На первый взгляд в них не было ничего особенного: обычные внутренние органы животных, ничем не отличающиеся от остальных, большими и маленькими кучками валявшихся по всему этажу.
— Ну и зачем он нам показывает эти кишки? — спросил Тернер-Смит у Себастьяна. — Мы их тут уже достаточно видели.
— Таких — нет, — поправил шефа Себастьян. — Старший забойщик работает здесь уже лет двадцать с лишним и в мясе разбирается. Он утверждает, что это человеческие внутренности.
Глава 8
Англия, северо-запад
1888 год
И был другой день, и другой город, и другой театр. По приезде Уитлок вместе с другими актерами прямиком направился в маленькую гостиницу, а Сэйерс остался на вокзале распоряжаться доставкой имущества в местный театр, носивший название «Принц Уэльский». Своей пьесой труппа должна была сменить помпезный спектакль «Воспоминания о старой доброй Ирландии». Приехав в театр, Сэйерс обнаружил, что переезд прошел более-менее успешно — за исключением мелких поломок в декорациях все было пело, а напились и храпели под сценой только двое рабочих.
В гостинице, где Уитлок занял лучшую комнату, дела обстояли получше. Риксу и его жене, бывшей оперной сопрано, а сейчас актрисе, исполнявшей роли матерей в современных спектаклях и знатных дам в шекспировских трагедиях, достался номер на самом верху. Все остальные расположились в комнатах, отведенных им лично хозяйкой гостиницы, миссис Мак. Рабочие сцены предпочли занять клетушки над пабом, ближе к театру.

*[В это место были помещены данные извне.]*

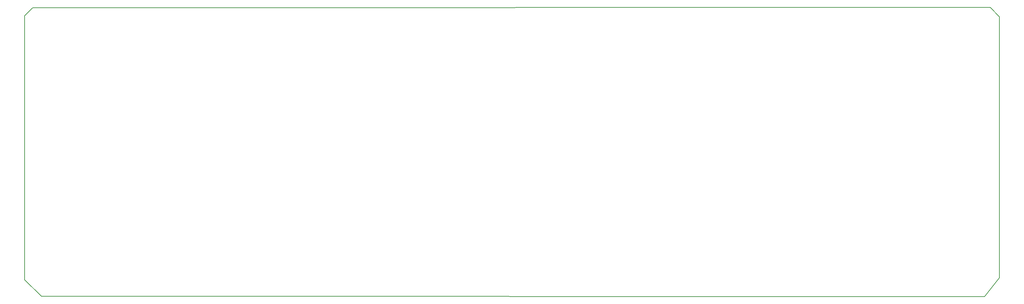
<source format=gbr>
G04 #@! TF.GenerationSoftware,KiCad,Pcbnew,(5.1.4-0-10_14)*
G04 #@! TF.CreationDate,2020-06-13T19:46:11-07:00*
G04 #@! TF.ProjectId,TG4xhotswap,54473478-686f-4747-9377-61702e6b6963,rev?*
G04 #@! TF.SameCoordinates,Original*
G04 #@! TF.FileFunction,Profile,NP*
%FSLAX46Y46*%
G04 Gerber Fmt 4.6, Leading zero omitted, Abs format (unit mm)*
G04 Created by KiCad (PCBNEW (5.1.4-0-10_14)) date 2020-06-13 19:46:11*
%MOMM*%
%LPD*%
G04 APERTURE LIST*
%ADD10C,0.150000*%
G04 APERTURE END LIST*
D10*
X258775000Y-16275000D02*
X256525000Y-13925000D01*
X258775000Y-16275000D02*
X258800000Y-81950000D01*
X18161000Y-86664800D02*
X255075000Y-86675000D01*
X13970000Y-16002000D02*
X13970000Y-82473800D01*
X13970000Y-82473800D02*
X18161000Y-86664800D01*
X13970000Y-16002000D02*
X16002000Y-13970000D01*
X258800000Y-81950000D02*
X255075000Y-86675000D01*
X16002000Y-13970000D02*
X256525000Y-13925000D01*
M02*

</source>
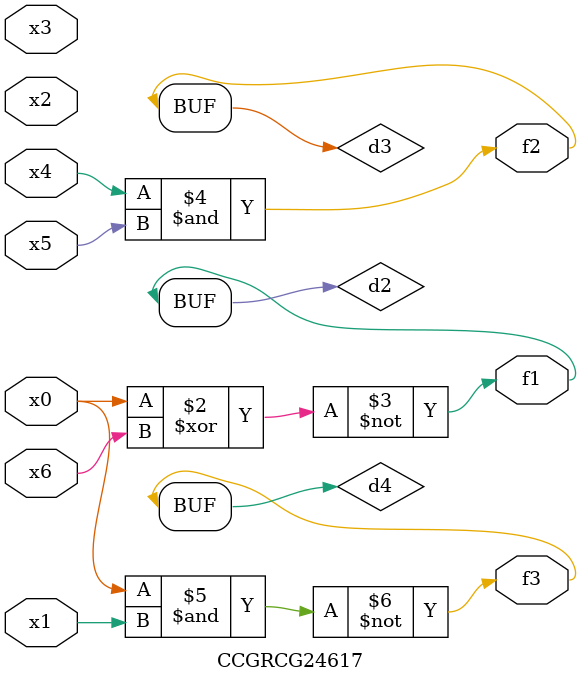
<source format=v>
module CCGRCG24617(
	input x0, x1, x2, x3, x4, x5, x6,
	output f1, f2, f3
);

	wire d1, d2, d3, d4;

	nor (d1, x0);
	xnor (d2, x0, x6);
	and (d3, x4, x5);
	nand (d4, x0, x1);
	assign f1 = d2;
	assign f2 = d3;
	assign f3 = d4;
endmodule

</source>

До вечернего спектакля в распоряжении труппы оставалось несколько часов, и каждый проводил их по-своему. Одни отправились осмотреть город. Другие собрались в гостиной, где вели ленивую беседу. Третьи предпочли лечь и почитать. Джеймс Каспар, явно безразличный к своему позору, пошел к себе наверх и завалился спать.

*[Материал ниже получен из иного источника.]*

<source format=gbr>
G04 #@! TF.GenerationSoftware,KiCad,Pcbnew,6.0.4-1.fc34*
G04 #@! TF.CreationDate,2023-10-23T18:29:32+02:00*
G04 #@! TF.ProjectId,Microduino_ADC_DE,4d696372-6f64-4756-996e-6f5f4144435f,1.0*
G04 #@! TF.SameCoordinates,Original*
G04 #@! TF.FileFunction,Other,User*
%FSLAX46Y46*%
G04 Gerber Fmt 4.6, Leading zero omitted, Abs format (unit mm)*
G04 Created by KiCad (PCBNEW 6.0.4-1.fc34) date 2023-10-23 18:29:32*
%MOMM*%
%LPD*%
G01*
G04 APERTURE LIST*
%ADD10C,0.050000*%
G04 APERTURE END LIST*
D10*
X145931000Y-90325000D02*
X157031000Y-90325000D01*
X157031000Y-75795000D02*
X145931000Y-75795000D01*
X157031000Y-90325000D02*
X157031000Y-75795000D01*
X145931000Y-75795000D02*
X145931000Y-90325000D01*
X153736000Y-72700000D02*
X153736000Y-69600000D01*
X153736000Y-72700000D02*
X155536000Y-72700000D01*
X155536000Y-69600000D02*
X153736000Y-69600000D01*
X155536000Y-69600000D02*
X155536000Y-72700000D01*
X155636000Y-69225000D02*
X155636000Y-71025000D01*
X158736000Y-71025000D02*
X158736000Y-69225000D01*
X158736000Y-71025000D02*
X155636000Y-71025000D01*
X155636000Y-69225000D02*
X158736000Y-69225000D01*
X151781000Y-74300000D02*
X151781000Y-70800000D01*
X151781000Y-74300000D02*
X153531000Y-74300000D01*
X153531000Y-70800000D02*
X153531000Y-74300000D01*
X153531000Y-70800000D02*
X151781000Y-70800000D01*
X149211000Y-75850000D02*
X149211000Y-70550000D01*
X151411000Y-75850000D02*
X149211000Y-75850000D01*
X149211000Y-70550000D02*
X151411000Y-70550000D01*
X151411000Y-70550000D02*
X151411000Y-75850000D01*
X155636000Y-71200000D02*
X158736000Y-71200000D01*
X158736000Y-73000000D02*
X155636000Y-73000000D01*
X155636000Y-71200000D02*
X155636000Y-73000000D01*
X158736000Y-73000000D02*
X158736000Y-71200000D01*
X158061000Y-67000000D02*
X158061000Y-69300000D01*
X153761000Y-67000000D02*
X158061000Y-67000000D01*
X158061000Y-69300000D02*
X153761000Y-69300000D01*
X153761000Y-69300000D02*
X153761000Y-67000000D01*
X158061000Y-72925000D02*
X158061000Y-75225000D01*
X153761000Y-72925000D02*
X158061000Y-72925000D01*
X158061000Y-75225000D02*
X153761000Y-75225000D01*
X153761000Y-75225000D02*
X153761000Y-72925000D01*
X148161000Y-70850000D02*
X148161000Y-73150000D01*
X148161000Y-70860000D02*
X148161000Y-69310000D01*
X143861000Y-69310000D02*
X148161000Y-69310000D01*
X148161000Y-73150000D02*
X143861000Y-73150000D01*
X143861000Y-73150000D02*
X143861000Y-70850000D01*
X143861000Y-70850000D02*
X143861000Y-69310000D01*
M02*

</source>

Проснулся он за несколько минут до полудня и, переодевшись в пестрый восточный халат, потащился на кухню выклянчивать у миссис Мак чашку горячего чаю. Женщина строгих правил, нечувствительная к лести, похоже, не устояла перед чарами Каспара. Галлифорд слышал, как тот прошел в свой номер вверх по лестнице с чашкой в руке, позвякивая чайной ложечкой. Коверный выскочил из комнаты, чтобы упрекнуть Каспара в недостойном поведении, но он уже успел исчезнуть.
Галлифорд подошел к двери его номера и постучал.

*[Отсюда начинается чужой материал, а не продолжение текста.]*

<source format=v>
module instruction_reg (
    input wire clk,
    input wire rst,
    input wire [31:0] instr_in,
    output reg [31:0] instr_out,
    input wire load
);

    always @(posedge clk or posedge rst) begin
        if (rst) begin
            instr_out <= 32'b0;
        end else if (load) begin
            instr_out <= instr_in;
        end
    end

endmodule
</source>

— Входите, если нужно, — отозвался Каспар.
Обстановка в комнате была более чем скудной и ограничивалась металлической кроватью и столиком возле нее. Вся одежда Каспара, обычная и сценическая, была развешана в шкафу без дверей, перед которым лежал огромный чемодан. Каспар, нагнувшись, едва не засунув в него голову, копался, явно что-то выискивая. Не успел Галлифорд закрыть дверь, как Каспар вынырнул из чемодана и распрямился, держа ящичек толстого стекла для хранения продуктов, который во время переездов заворачивал в носок для сохранности.